YOW! Are we in never-never land here, or in a world where programming
is done by fallible human beings? Clean is supposed to be useful for
writing real programs; a notation where you can't tell where the words
begin and end without a map would be disastrous.
There's only one language family I use regularly where "all symbols are
separated by whitespace (and brackets)", and that's Lisp. Lisp can get
away with it because it has *no* infix operators. x+y might as well be
a symbol because there isn't anything else it could be.
At the last count I had used over 120 different programming languages,
including some without operators, some with a fixed set of operators,
and some with user-defined operators.
There is precisely one language that I've come across that lets you have
+ operators, including user-defined operators,
AND
+ tokens containing both letters and operator symbols.
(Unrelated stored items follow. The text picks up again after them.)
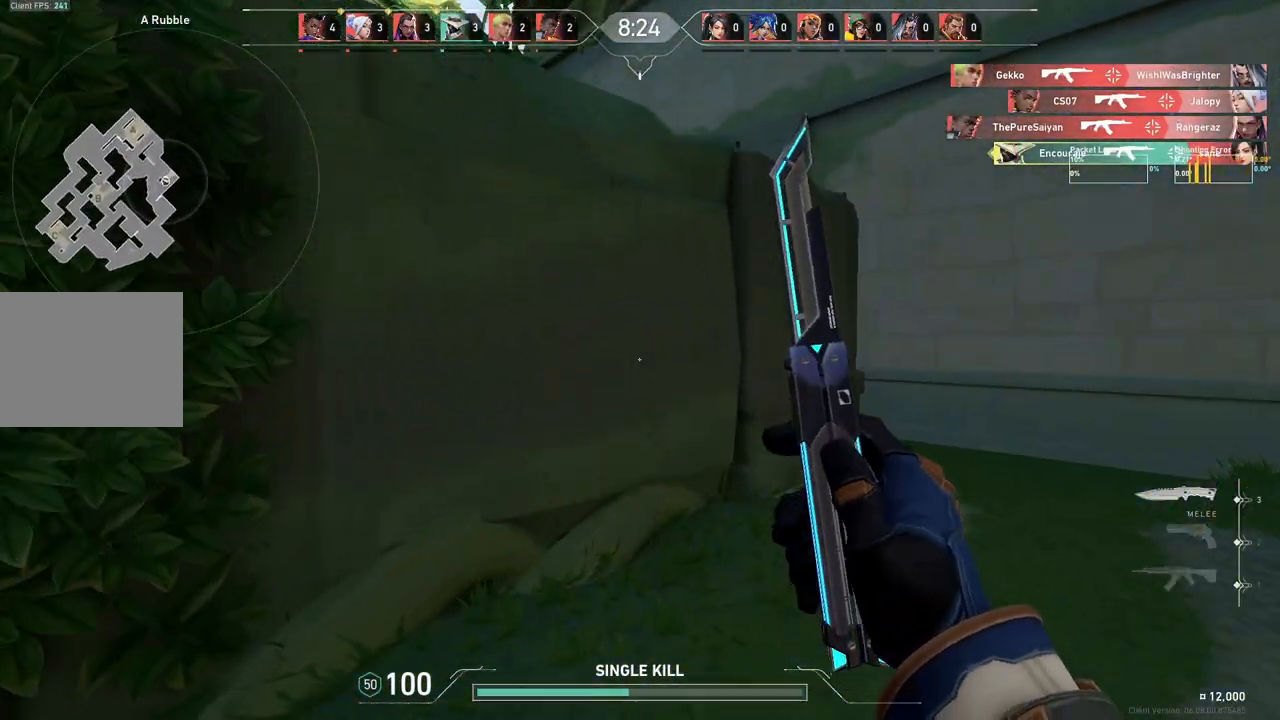
{"keys": ["d", "w"], "events": []}
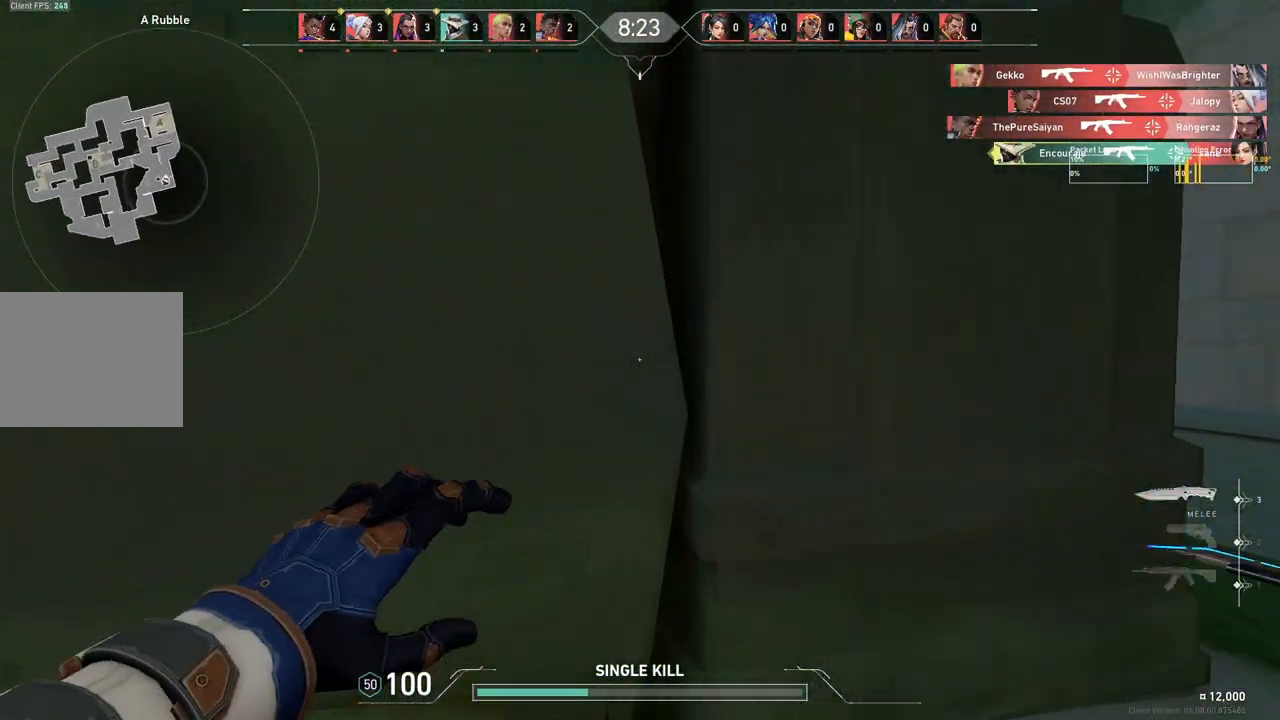
{"keys": ["d", "w"], "events": []}
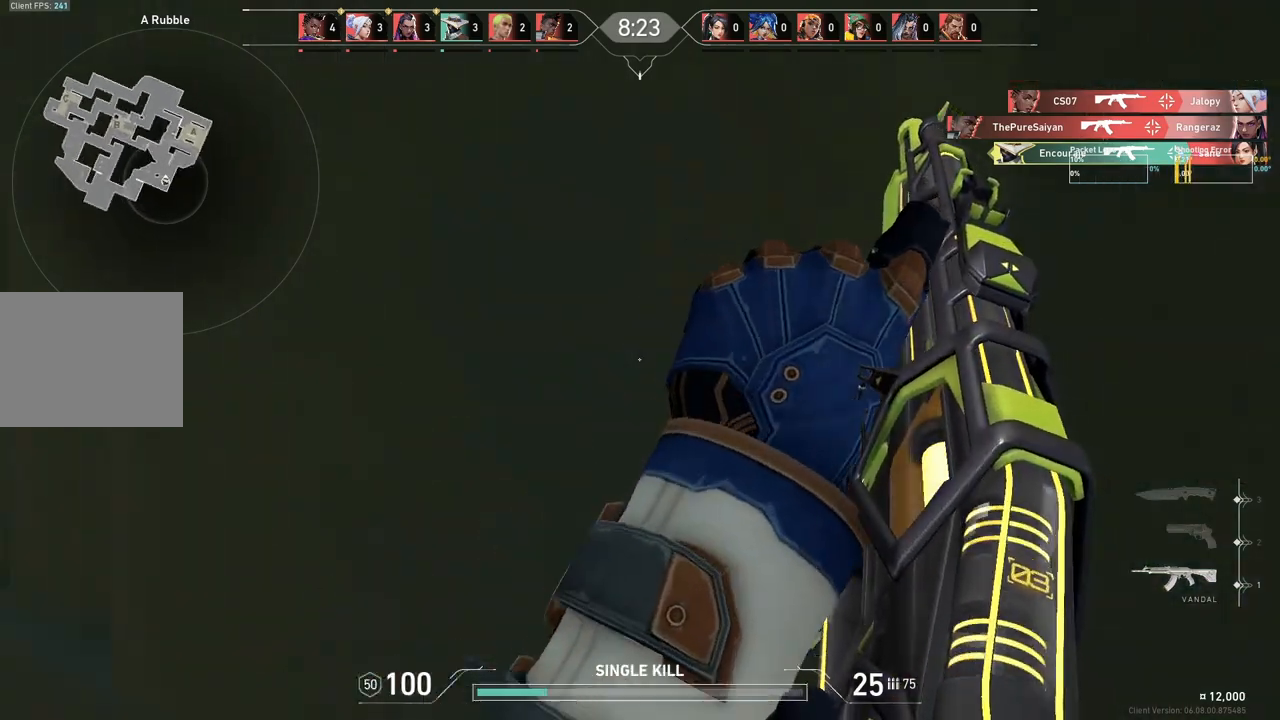
{"keys": ["d", "w"], "events": [[17, "w", "up"], [367, "w", "down"]]}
That's Pop-11. If I recall correctly, the syntax is like this:
<word> ::= <syllable 1> {'_' <syllable n>}*
<syllable 1> ::= <letter> {<letter> | <digit>}*
| <operator character>+
<syllable n> ::= {<letter> | <digit>}+
| <operator character>+
That made tokens like symbol_+, symbol_*, and symbol_? available,
while in symbol+..., symbol*..., and symbol?.... the letters and the
would have to be in separate tokens, making x+1 unamiguously three
tokens and x_+ 1 unambiguously two tokens.
The only thing I personally would change in Clean's syntax is to
change 'if e1 e2 e3' to 'if e1 then e2 else e3'. This would actually
reduce the number of tokens I have to write, because I usually have
to wrap parentheses around the expressions so they are parsed correctly.
Clean's list syntax is _perfect_, and I wish Haskell would adopt it.
I suggest that the remedy for anyone who doesn't like Clean's syntax,
especially someone who is happy writing combinator-based parsers, is
to write a preprocessor to convert the syntax they do like to Clean.
(And of course share it to build up the number of 'converts'.)